Passou quase despercebida a decisão adotada pelo Cpers na assembléia altamente esvaziada da tarde de sexta-feira (27), em Porto Alegre, quando o sindicato dos professores do ensino público decidiu se desfiliar da Central Única dos Trabalhadores (CUT). A presidente do CPERS, Elenir Aguiar Oliveira, alegou que a CUT estava distante da categoria. O encontro esvaziados, com baixíssima representação da categoria, ocorreu no Ginásio Gigantinho. O Cpers é responsável direto pela destruição da educação pública no Rio Grande do Sul nos últimos 35 anos. Virou um enorme aparelhão partidário. Sempre foi controlado pelo PT, mas agora cresce internamente o Psol. A próxima filiação do Cpers, em sua marcha de radicalização, deve ser a central Conlutas. O CPERS também aprovou outras pautas esquerdistas, como a nomeação de concursados, a luta pela garantia dos royalties do petróleo para a educação e o pagamento integral do piso do magistério. 
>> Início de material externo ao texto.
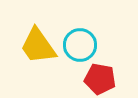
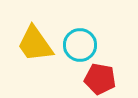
yellow trapezoid: moved 3 px left, 2 px up
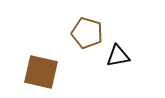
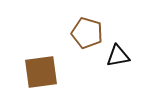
brown square: rotated 21 degrees counterclockwise
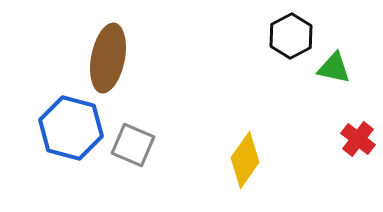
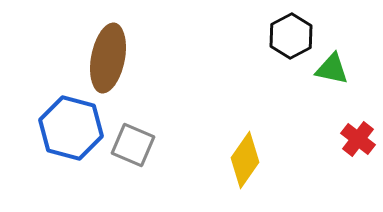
green triangle: moved 2 px left, 1 px down
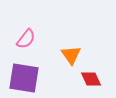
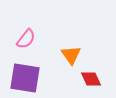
purple square: moved 1 px right
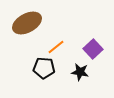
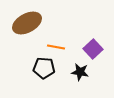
orange line: rotated 48 degrees clockwise
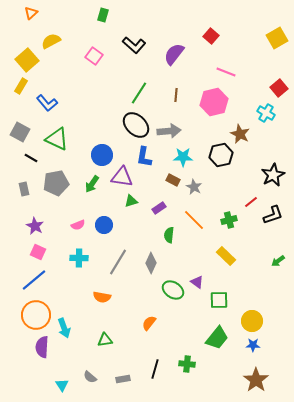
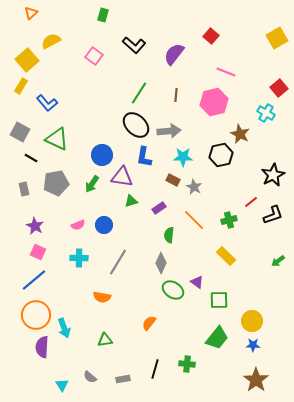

Presidente do Conselho de Ética diz que Eduardo Cunha tentou golpe e age de forma rasteira



O presidente do Conselho de Ética da Câmara, José Carlos Araújo (PR-BA), afirmou nesta quarta-feira (30) que Eduardo Cunha (PMDB-RJ) tentou dar um golpe para escapar da cassação e age de forma rasteira para se manter no comando da Câmara. Em discurso que abriu a sessão desta quarta do Conselho, Araújo fez duras críticas à tentativa de Eduardo Cunha de aprovar de forma relâmpago um projeto que remodelava a composição do Conselho e lhe dava a maioria das 21 cadeiras do colegiado. "Advogar em causa própria, tentar de forma rasteira ficar no cargo que ocupa não é digno de um presidente desta Casa", discursou Araújo: "Me sinto envergonhado. Neste ano a palavra que mais ouvi foi golpe, golpe, golpe. Mas confesso que em lugar nenhum enxergava golpe. Ontem enxerguei a tentativa de golpe nesta Casa". O projeto encampado por Eduardo Cunha estabelecia a recomposição de todas as comissões e órgãos da Câmara, incluindo a interrupção de mandatos no Conselho, cujos 21 integrantes são eleitos para dois anos, período que só termina no início de 2017. O argumento é de que era preciso recompor a proporcionalidade partidária dos órgãos após o recente troca-troca que levou 90 deputados a mudarem de legenda. Após a notícia sobre o projeto vir à tona e ser alvo de reação forte de integrantes do Conselho e de partidos governistas e de oposição, o presidente da Câmara recuou e o retirou de votação. Nova versão deve excluir o Conselho de Ética da mudança. "Esse projeto era nada mais do que um pano de fundo para a verdadeira finalidade da medida, que era liquidar o Conselho de Ética", acrescentou Araújo. Aliados de Eduardo Cunha reafirmaram o que o peemedebista tinha dito na véspera, que o Conselho de Ética não foi objeto da discussão para a elaboração do projeto.